D. Mécia Lopes de Haro,
consorte de El-Rei D. Sancho II
Rainha de Portugal
Reinado 12391246
Antecessor(a) Urraca de Castela
Sucessor(a) Matilde II, Condessa de Bolonha
 
Nascimento c.1215
  Biscaia, Reino de Leão
Morte c.1271 (56 anos)
  Palência, Castela e Leão, Espanha
Sepultado em Capela da Cruz, Mosteiro de Santa Maria, Nájera, Espanha
Cônjuge Álvaro Peres de Castro
Sancho II de Portugal
Casa Haro
Castro
Borgonha
Pai Lope Díaz II de Haro
Mãe Urraca Afonso de Leão

Mécia Lopes de Haro (ou Mencía Lopez de Haro) (Biscaia, c.1215Palência, 1270 ou 1271) foi uma dama leoneso-biscainha, que pelo casamento com D. Sancho II terá sido rainha de Portugal. A consideração no número de rainhas portuguesas é contestada, uma vez que o matrimónio com o monarca português foi anulado pelo papa Inocêncio IV no Concílio de Lião. D. Mécia teve um papel central na crise política de 1245 em Portugal.

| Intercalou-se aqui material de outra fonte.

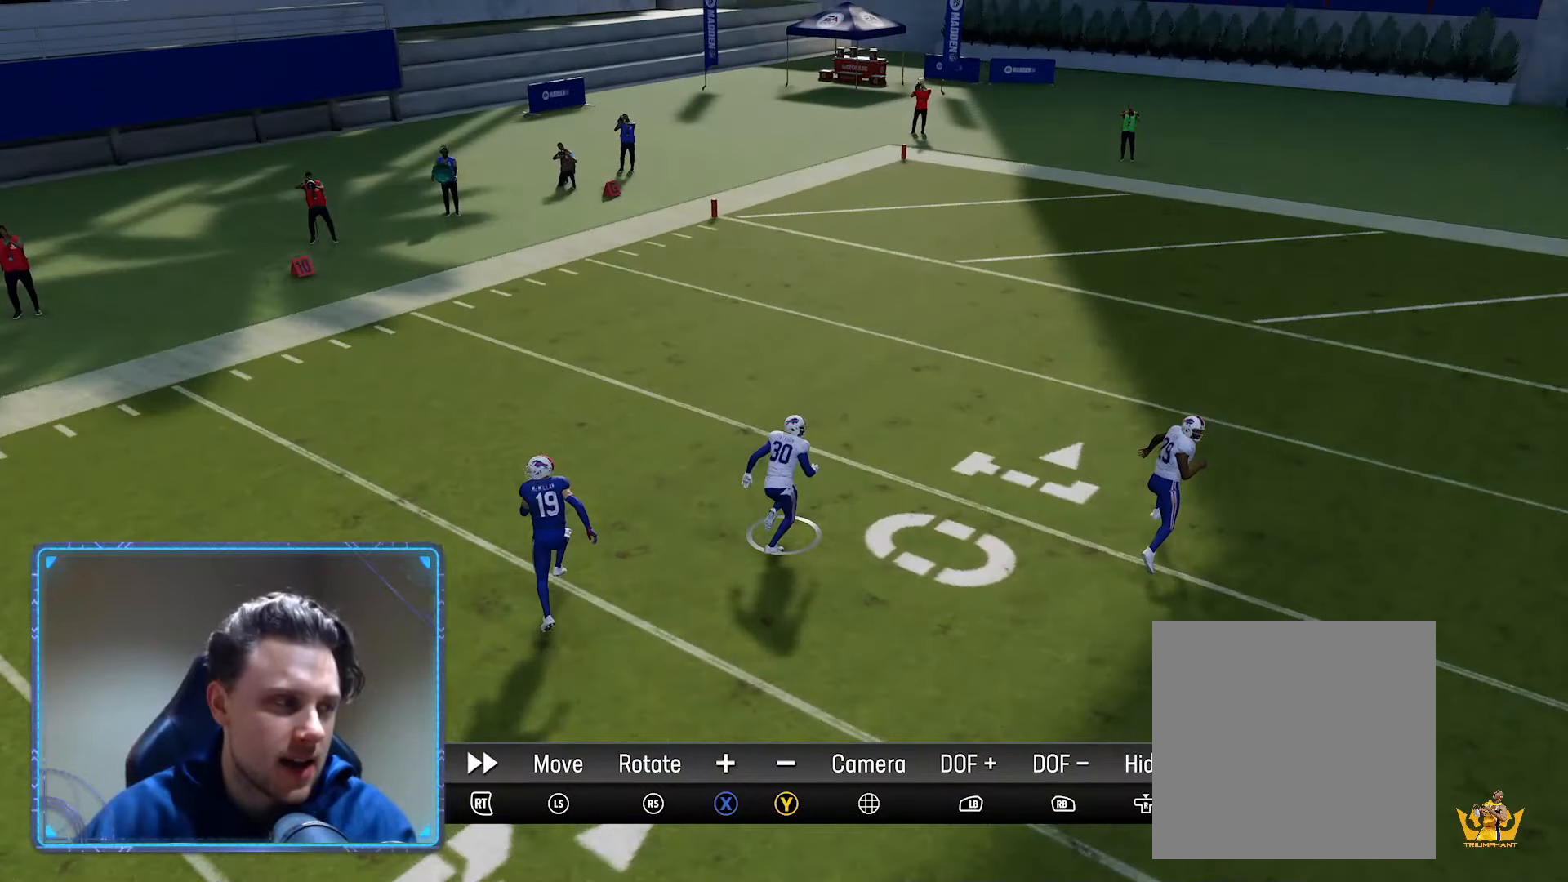
{"buttons": [], "left_stick": "center", "right_stick": "center", "events": [[117, "right_stick", "left"], [467, "right_stick", "center"]]}
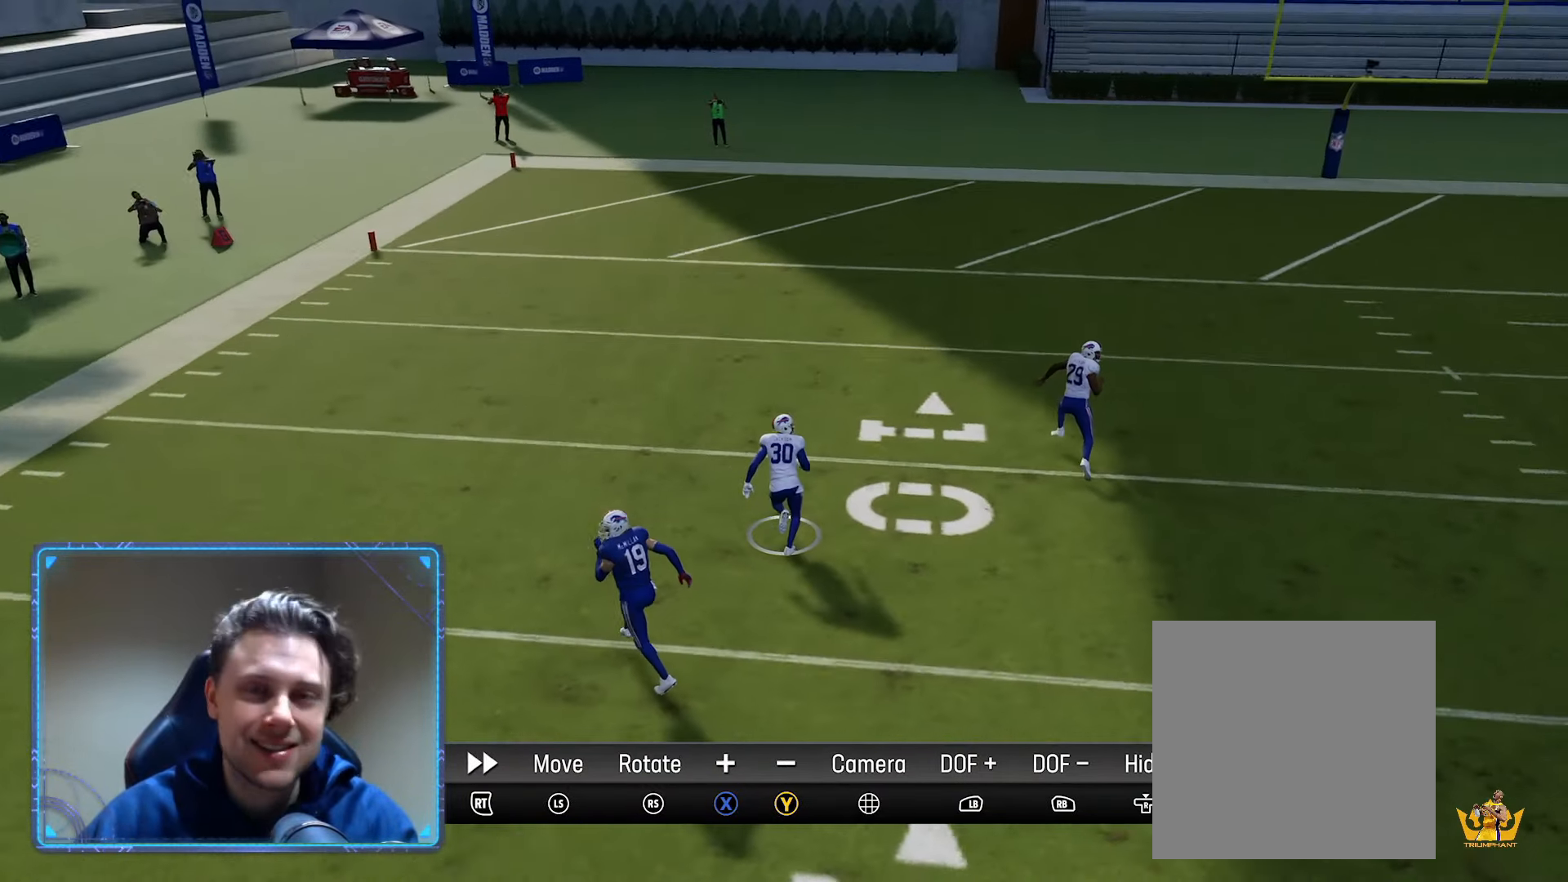
{"buttons": [], "left_stick": "down-right", "right_stick": "center", "events": [[333, "left_stick", "down-right"]]}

Nascimento[editar | editar código-fonte]

Brasão da Casa de Haro. Mécia nasceu em berço nobre, estando ligada a sua família às casas reais de Leão e Castela e às casas de Haro e de Lara.

D. Mécia nasceu no seio de uma família nobre de Leão e Castela, sendo a sua mãe D. Urraca Afonso de Leão (bastarda de Afonso IX de Leão com Inês Iniguez de Mendonza) e seu pai Lope Díaz II de Haro, senhor da Biscaia, filho de Maria Manrique de Lara e de Diogo Lopes de Haro, 10º senhor da Biscaia.

Descendia, por via da mãe, Urraca Afonso, do primeiro rei português, D. Afonso Henriques, pois o avô materno, o rei Afonso IX de Leão era filho de Urraca de Portugal e, portanto, neto materno de Afonso I de Portugal e de Mafalda de Saboia.

Primeiro matrimónio[editar | editar código-fonte]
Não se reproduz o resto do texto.